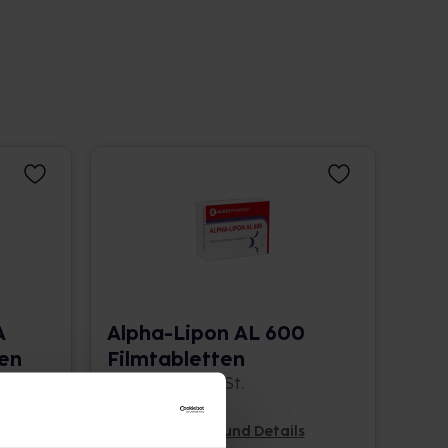
A
Alpha-Lipon AL 600
en
Filmtabletten
30 St. • 1,20 € / St.
Pflichtangaben und Details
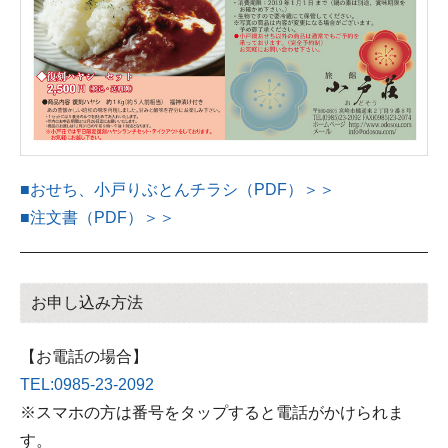
■おせち、小戸りぶとんチラシ（PDF）＞＞
■注文書（PDF）＞＞
お申し込み方法
【お電話の場合】
TEL:0985-23-2092
※スマホの方は番号をタップすると電話がかけられま
す。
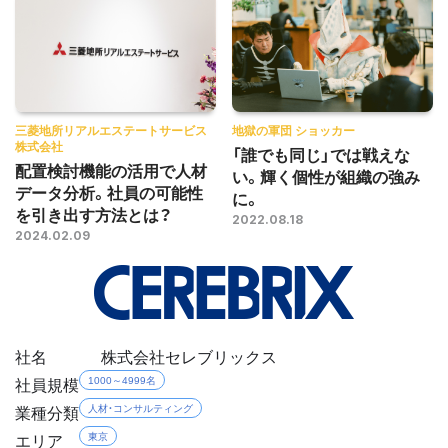
三菱地所リアルエステートサービス
地獄の軍団 ショッカー
株式会社
「誰でも同じ」では戦えな
配置検討機能の活用で人材
い。輝く個性が組織の強み
データ分析。社員の可能性
に。
を引き出す方法とは？
2022.08.18
2024.02.09
社名
株式会社セレブリックス
社員規模
1000～4999名
業種分類
人材・コンサルティング
エリア
東京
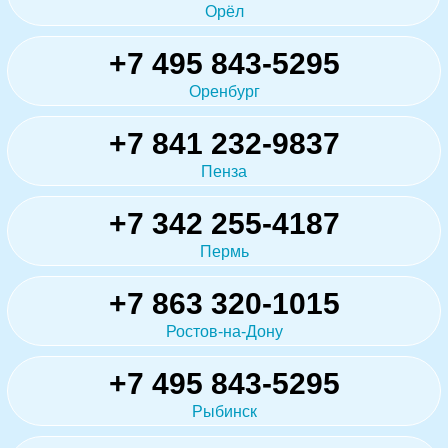
Орёл
+7 495 843-5295
Оренбург
+7 841 232-9837
Пенза
+7 342 255-4187
Пермь
+7 863 320-1015
Ростов-на-Дону
+7 495 843-5295
Рыбинск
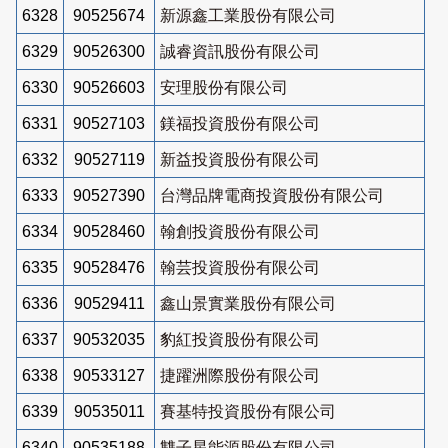
6328
90525674
新源鑫工業股份有限公司
6329
90526300
誠睿資訊股份有限公司
6330
90526603
安理股份有限公司
6331
90527103
鎂福投資股份有限公司
6332
90527119
新益投資股份有限公司
6333
90527390
台灣品牌電商投資股份有限公司
6334
90528460
翰創投資股份有限公司
6335
90528476
翰芸投資股份有限公司
6336
90529411
鑫山景實業股份有限公司
6337
90532035
豹紅投資股份有限公司
6338
90533127
捷躍洲際股份有限公司
6339
90535011
賽基特投資股份有限公司
6340
90535188
雙子星能源股份有限公司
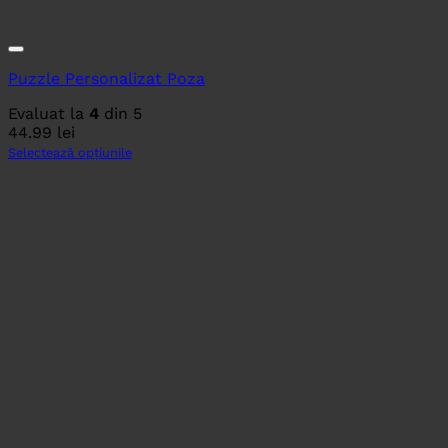
Puzzle Personalizat Poza
Evaluat la
4
din 5
44.99
lei
Selectează opțiunile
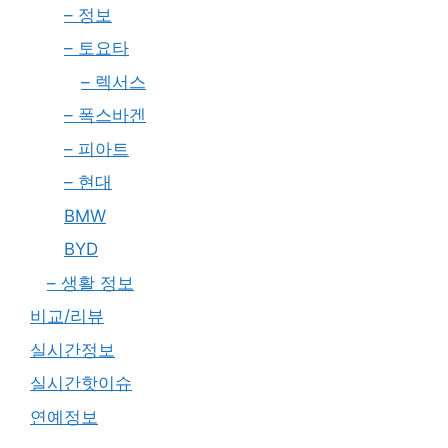
– 정보
– 토요타
– 렉서스
– 폭스바겐
– 피아트
– 현대
BMW
BYD
– 생활 정보
비교/리뷰
실시간정보
실시간핫이슈
연예정보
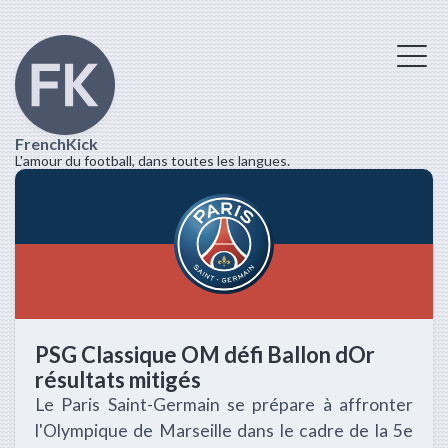
FrenchKick
L'amour du football, dans toutes les langues.
PSG Classique OM défi Ballon dOr
résultats mitigés
Le Paris Saint-Germain se prépare à affronter
l'Olympique de Marseille dans le cadre de la 5e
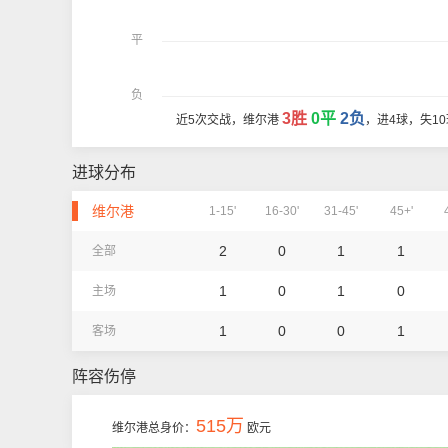
平
负
3胜
0平
2负
近5次交战，维尔港
，进4球，失1
进球分布
维尔港
1-15'
16-30'
31-45'
45+'
2
0
1
1
全部
1
0
1
0
主场
1
0
0
1
客场
阵容伤停
515万
维尔港总身价：
欧元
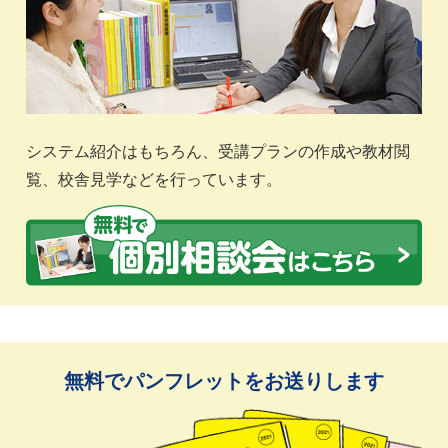
システム紹介はもちろん、受講プランの作成や教材閲
覧、校舎見学などを行っています。
無料でパンフレットをお送りします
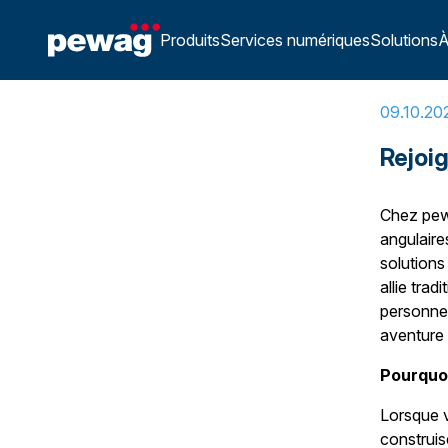
Home
»
Rejoignez pewag et façonnez l’avenir
Produits
Services numériques
Solutions
À
09.10.20
Rejoi
Chez pewa
angulaire
solutions
allie tra
personnes
aventure
Pourquoi
Lorsque 
construis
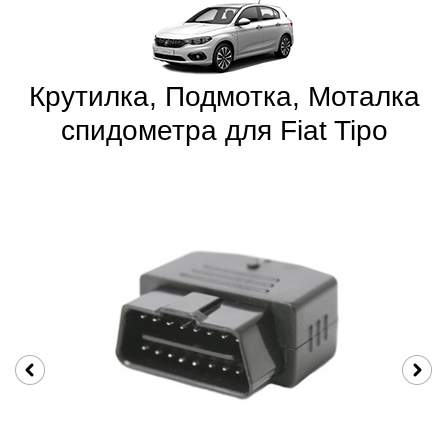
Крутилка, Подмотка, Моталка
спидометра для Fiat Tipo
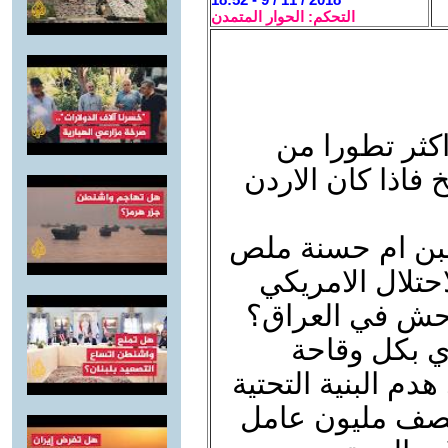
التحكم: الحوار المتمدن
اكثر تطورا من
فاذا كان الاردن
لبن ام حسنة ملص
احتلال الامريكي
حش في العراق؟
ري بكل وقاحة
م البنية التحتية
 نصف مليون عامل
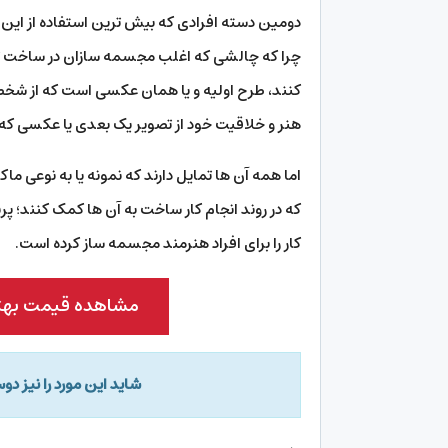
دومین دسته افرادی که بیش ترین استفاده از این 
چرا که چالشی که اغلب مجسمه سازان در ساخت ت
کنند، طرح اولیه و یا همان عکسی است که از شخص
هنر و خلاقیت خود از تصویر یک بعدی یا عکسی که
اما همه آن ها تمایل دارند که نمونه یا به نوعی م
که در روند انجام کار ساخت به آن ها کمک کنند؛ پر
کار را برای افراد هنرمند مجسمه ساز کرده است.
مشاهده قیمت بهتری
شاید این مورد را نیز د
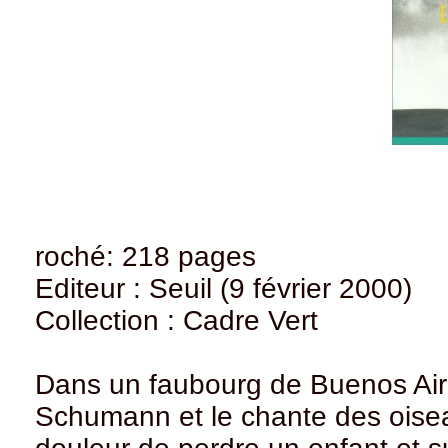
roché: 218 pages
Editeur : Seuil (9 février 2000)
Collection : Cadre Vert
Dans un faubourg de Buenos Air
Schumann et le chante des oiseau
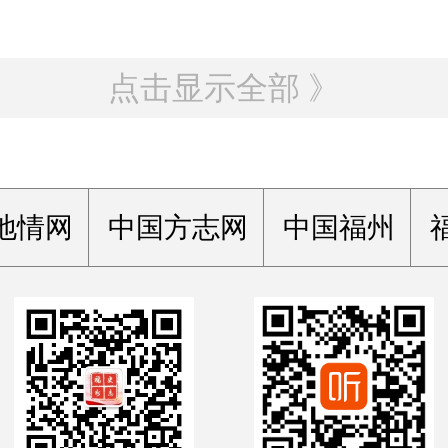
点击显示全部 》
地情网
中国方志网
中国福州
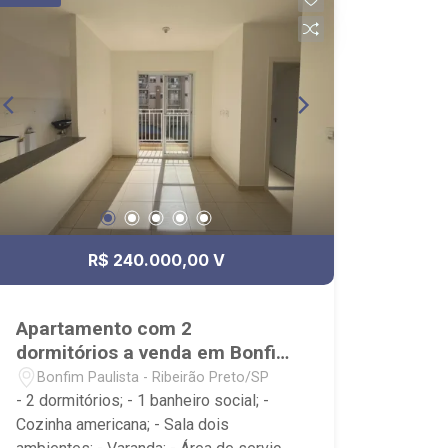
R$ 240.000,00 V
Apartamento com 2
dormitórios a venda em Bonfim
Paulista
Bonfim Paulista - Ribeirão Preto/SP
- 2 dormitórios; - 1 banheiro social; -
Cozinha americana; - Sala dois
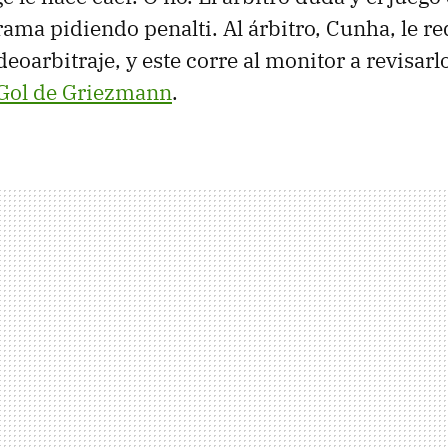
rama pidiendo penalti. Al árbitro, Cunha, le re
deoarbitraje, y este corre al monitor a revisarlo
Gol de Griezmann
.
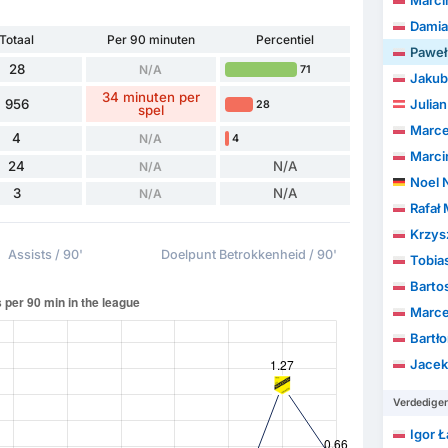
Marci
Damia
Totaal
Per 90 minuten
Percentiel
Paweł
28
N/A
71
Jakub
34 minuten per
956
Julian
28
spel
Marce
4
N/A
4
Marci
24
N/A
N/A
Noel 
3
N/A
N/A
Rafał
Krzys
Assists / 90'
Doelpunt Betrokkenheid / 90'
Tobia
Barto
Marcel
Bartło
Jace
Verdedige
Igor Ł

-*-*-

**Directions**
Copy everything in the records from the line containing "三菱地所リアルエステートサービス" down to the line containing "l'Olympique de Marseille", both of those lines included. Leave the pictures out of your copy.

**Answer for the task**
三菱地所リアルエステートサービス
地獄の軍団 ショッカー
株式会社
「誰でも同じ」では戦えな
配置検討機能の活用で人材
い。輝く個性が組織の強み
データ分析。社員の可能性
に。
を引き出す方法とは？
2022.08.18
2024.02.09
社名
株式会社セレブリックス
社員規模
1000～4999名
業種分類
人材・コンサルティング
エリア
東京
Орёл
+7 495 843-5295
Оренбург
+7 841 232-9837
Пенза
+7 342 255-4187
Пермь
+7 863 320-1015
Ростов-на-Дону
+7 495 843-5295
Рыбинск
6328
90525674
新源鑫工業股份有限公司
6329
90526300
誠睿資訊股份有限公司
6330
90526603
安理股份有限公司
6331
90527103
鎂福投資股份有限公司
6332
90527119
新益投資股份有限公司
6333
90527390
台灣品牌電商投資股份有限公司
6334
90528460
翰創投資股份有限公司
6335
90528476
翰芸投資股份有限公司
6336
90529411
鑫山景實業股份有限公司
6337
90532035
豹紅投資股份有限公司
6338
90533127
捷躍洲際股份有限公司
6339
90535011
賽基特投資股份有限公司
6340
90535188
雙子星能源股份有限公司
Puzzle Personalizat Poza
Evaluat la
4
din 5
44.99
lei
Selectează opțiunile
– 정보
– 토요타
– 렉서스
– 폭스바겐
– 피아트
– 현대
BMW
BYD
– 생활 정보
비교/리뷰
실시간정보
실시간핫이슈
연예정보
FrenchKick
L'amour du football, dans toutes les langues.
PSG Classique OM défi Ballon dOr
résultats mitigés
Le Paris Saint-Germain se prépare à affronter
l'Olympique de Marseille dans le cadre de la 5e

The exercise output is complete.